What this task involves: Copy the Form 10-K excerpt word for word from "LSI’s shares of" to "was $0.20 per share.".

Excerpt provided:
########

See Note 14 of Notes to the Consolidated Financial Statements beginning on page 42 of this Form 10-K.

 

ITEM 4. MINE SAFETY DISCLOSURES

 

Not applicable.

 

-17-

 

 

PART II

 

ITEM 5. MARKET FOR REGISTRANT’S COMMON EQUITY, RELATED STOCKHOLDER MATTERS AND ISSUER PURCHASES OF EQUITY SECURITIES

 

LSI’s shares of common stock are traded on the NASDAQ Global Select Market under the symbol “LYTS.” At August 31, 2022, there were approximately 581shareholders of record. The Company believes this represents approximately 3,000 beneficial shareholders.

 

 

The Company’s Board of Directors has adopted a dividend policy which indicates that dividends will be determined by the Board of Directors in its discretion based upon its evaluation of earnings, cash flow requirements, financial condition, debt levels, stock repurchases, future business developments and opportunities, and other factors deemed relevant by the Board of Directors. The Company has paid annual cash dividends beginning in fiscal 1987 through fiscal 1994, and quarterly cash dividends since fiscal 1995. The Company’s indicated annual rate for payment of a cash dividend at the end of fiscal 2022 was $0.20 per share.

########

Input data:
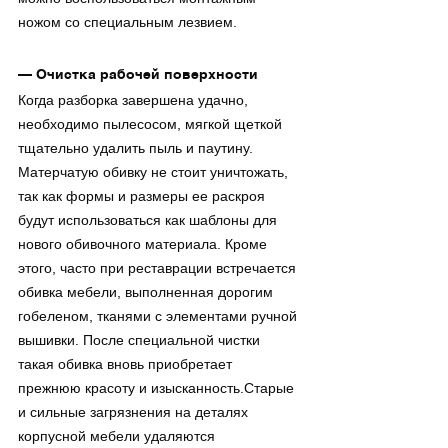
ножом со специальным лезвием.
— Очистка рабочей поверхности
Когда разборка завершена удачно, 
необходимо пылесосом, мягкой щеткой 
тщательно удалить пыль и паутину. 
Матерчатую обивку не стоит уничтожать, 
так как формы и размеры ее раскроя 
будут использоваться как шаблоны для 
нового обивочного материала. Кроме 
этого, часто при реставрации встречается 
обивка мебели, выполненная дорогим 
гобеленом, тканями с элементами ручной 
вышивки. После специальной чистки 
такая обивка вновь приобретает 
прежнюю красоту и изысканность.Старые 
и сильные загрязнения на деталях 
корпусной мебели удаляются 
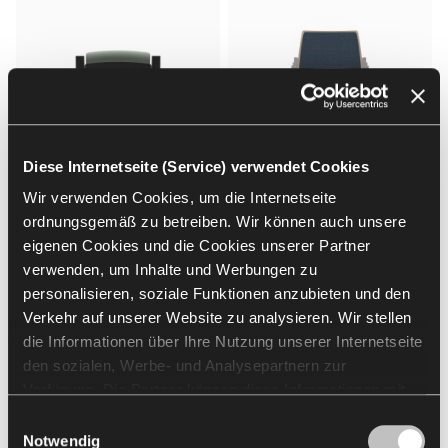
Diese Internetseite (Service) verwendet Cookies
Wir verwenden Cookies, um die Internetseite
ordnungsgemäß zu betreiben. Wir können auch unsere
Theo
Vision
Forum by Nowy Styl
Forum by Nowy Styl
eigenen Cookies und die Cookies unserer Partner
SESSEL UND STÜHLE FÜR
STÜHLE UND SESSEL FÜR
verwenden, um Inhalte und Werbungen zu
TRIBÜNEN
HÖRSÄLE
personalisieren, soziale Funktionen anzubieten und den
Verkehr auf unserer Website zu analysieren. Wir stellen
die Informationen über Ihre Nutzung unserer Internetseite
den sozialen, Werbe- und Analysepartnern zur
Verfügung. Die Partner können diese Informationen mit
anderen von Ihnen und bei der Nutzung ihrer Dienste
Einwilligungsauswahl
erhaltenen Daten kombinieren. Die Verwendung von
Notwendig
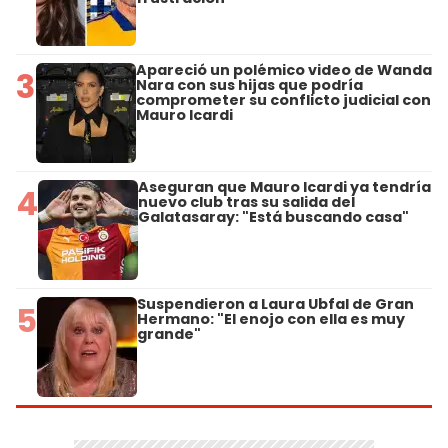
Apareció un polémico video de Wanda
3
Nara con sus hijas que podría
comprometer su conflicto judicial con
Mauro Icardi
Aseguran que Mauro Icardi ya tendría
4
nuevo club tras su salida del
Galatasaray: "Está buscando casa"
Suspendieron a Laura Ubfal de Gran
5
Hermano: "El enojo con ella es muy
grande"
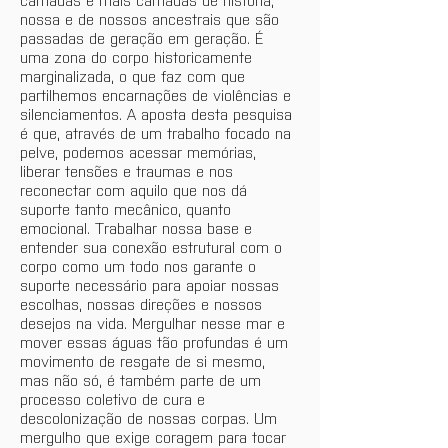
nossa e de nossos ancestrais que são 
passadas de geração em geração. É 
uma zona do corpo historicamente 
marginalizada, o que faz com que 
partilhemos encarnações de violências e 
silenciamentos. A aposta desta pesquisa 
é que, através de um trabalho focado na 
pelve, podemos acessar memórias, 
liberar tensões e traumas e nos 
reconectar com aquilo que nos dá 
suporte tanto mecânico, quanto 
emocional. Trabalhar nossa base e 
entender sua conexão estrutural com o 
corpo como um todo nos garante o 
suporte necessário para apoiar nossas 
escolhas, nossas direções e nossos 
desejos na vida. Mergulhar nesse mar e 
mover essas águas tão profundas é um 
movimento de resgate de si mesmo, 
mas não só, é também parte de um 
processo coletivo de cura e 
descolonização de nossas corpas. Um 
mergulho que exige coragem para tocar 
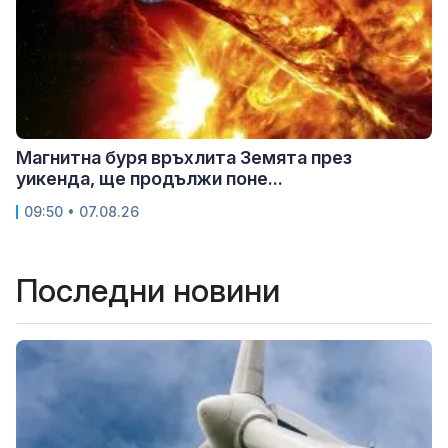
Магнитна буря връхлита Земята през
уикенда, ще продължи поне...
09:50 • 07.08.26
Последни новини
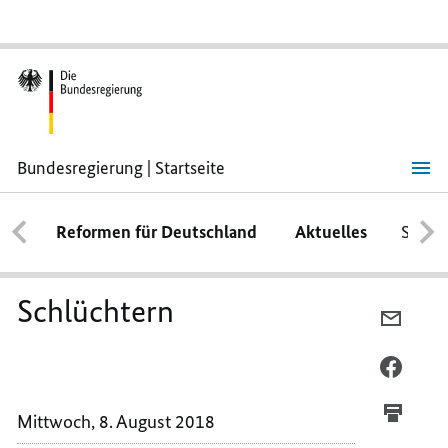
Bundesregierung | Startseite
Schlüchtern
Reformen für Deutschland
Aktuelles
Schwe
Schlüchtern
PER
E-
MAIL
PER
TEILEN
FACEB
SCHLÜ
TEILEN
Mittwoch, 8. August 2018
SCHLÜ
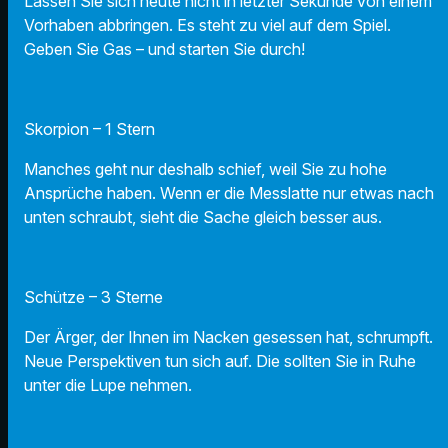
Lassen Sie sich heute nicht in letzter Sekunde von einem
Vorhaben abbringen. Es steht zu viel auf dem Spiel.
Geben Sie Gas – und starten Sie durch!
Skorpion – 1 Stern
Manches geht nur deshalb schief, weil Sie zu hohe
Ansprüche haben. Wenn er die Messlatte nur etwas nach
unten schraubt, sieht die Sache gleich besser aus.
Schütze – 3 Sterne
Der Ärger, der Ihnen im Nacken gesessen hat, schrumpft.
Neue Perspektiven tun sich auf. Die sollten Sie in Ruhe
unter die Lupe nehmen.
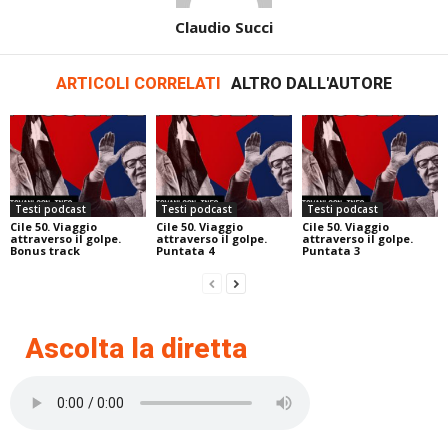
Claudio Succi
ARTICOLI CORRELATI
ALTRO DALL'AUTORE
Testi podcast
Testi podcast
Testi podcast
Cile 50. Viaggio
Cile 50. Viaggio
Cile 50. Viaggio
attraverso il golpe.
attraverso il golpe.
attraverso il golpe.
Bonus track
Puntata 4
Puntata 3
Ascolta la diretta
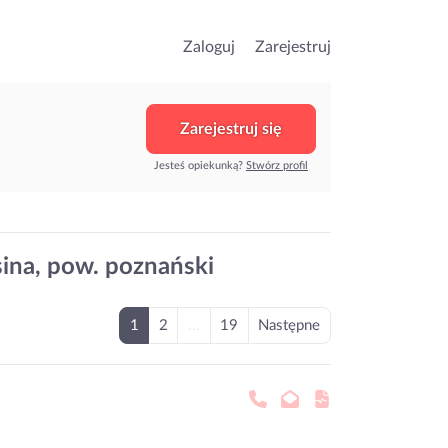
Zaloguj
Zarejestruj
Zarejestruj się
Jesteś opiekunką?
Stwórz profil
ina, pow. poznański
1
2
...
19
Następne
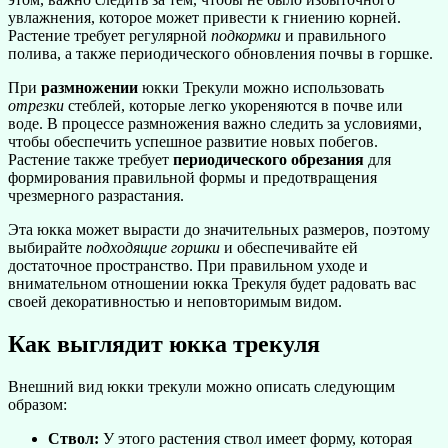
увлажнения, которое может привести к гниению корней.
Растение требует регулярной
подкормки
и правильного
полива, а также периодического обновления почвы в горшке.
При
размножении
юкки Трекули можно использовать
отрезки
стеблей, которые легко укореняются в почве или
воде. В процессе размножения важно следить за условиями,
чтобы обеспечить успешное развитие новых побегов.
Растение также требует
периодического обрезания
для
формирования правильной формы и предотвращения
чрезмерного разрастания.
Эта юкка может вырасти до значительных размеров, поэтому
выбирайте
подходящие горшки
и обеспечивайте ей
достаточное пространство. При правильном уходе и
внимательном отношении юкка Трекуля будет радовать вас
своей декоративностью и неповторимым видом.
Как выглядит юкка трекуля
Внешний вид юкки трекули можно описать следующим
образом:
Ствол:
У этого растения ствол имеет форму, которая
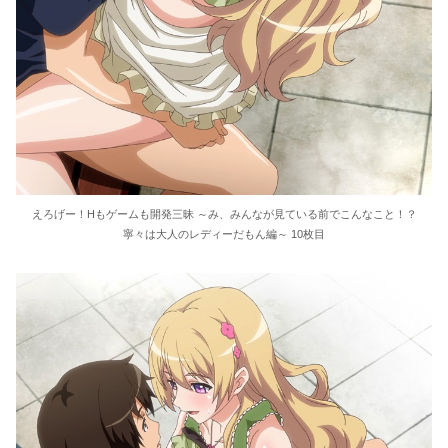
えろげー！Hもゲームも開発三昧 ～み、みんなが見ている前でこんなこと！？
寧々は大人のレディーだもん編～ 10枚目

########

Response:
LSI’s shares of common stock are traded on the NASDAQ Global Select Market under the symbol “LYTS.” At August 31, 2022, there were approximately 581shareholders of record. The Company believes this represents approximately 3,000 beneficial shareholders.

 

 

The Company’s Board of Directors has adopted a dividend policy which indicates that dividends will be determined by the Board of Directors in its discretion based upon its evaluation of earnings, cash flow requirements, financial condition, debt levels, stock repurchases, future business developments and opportunities, and other factors deemed relevant by the Board of Directors. The Company has paid annual cash dividends beginning in fiscal 1987 through fiscal 1994, and quarterly cash dividends since fiscal 1995. The Company’s indicated annual rate for payment of a cash dividend at the end of fiscal 2022 was $0.20 per share.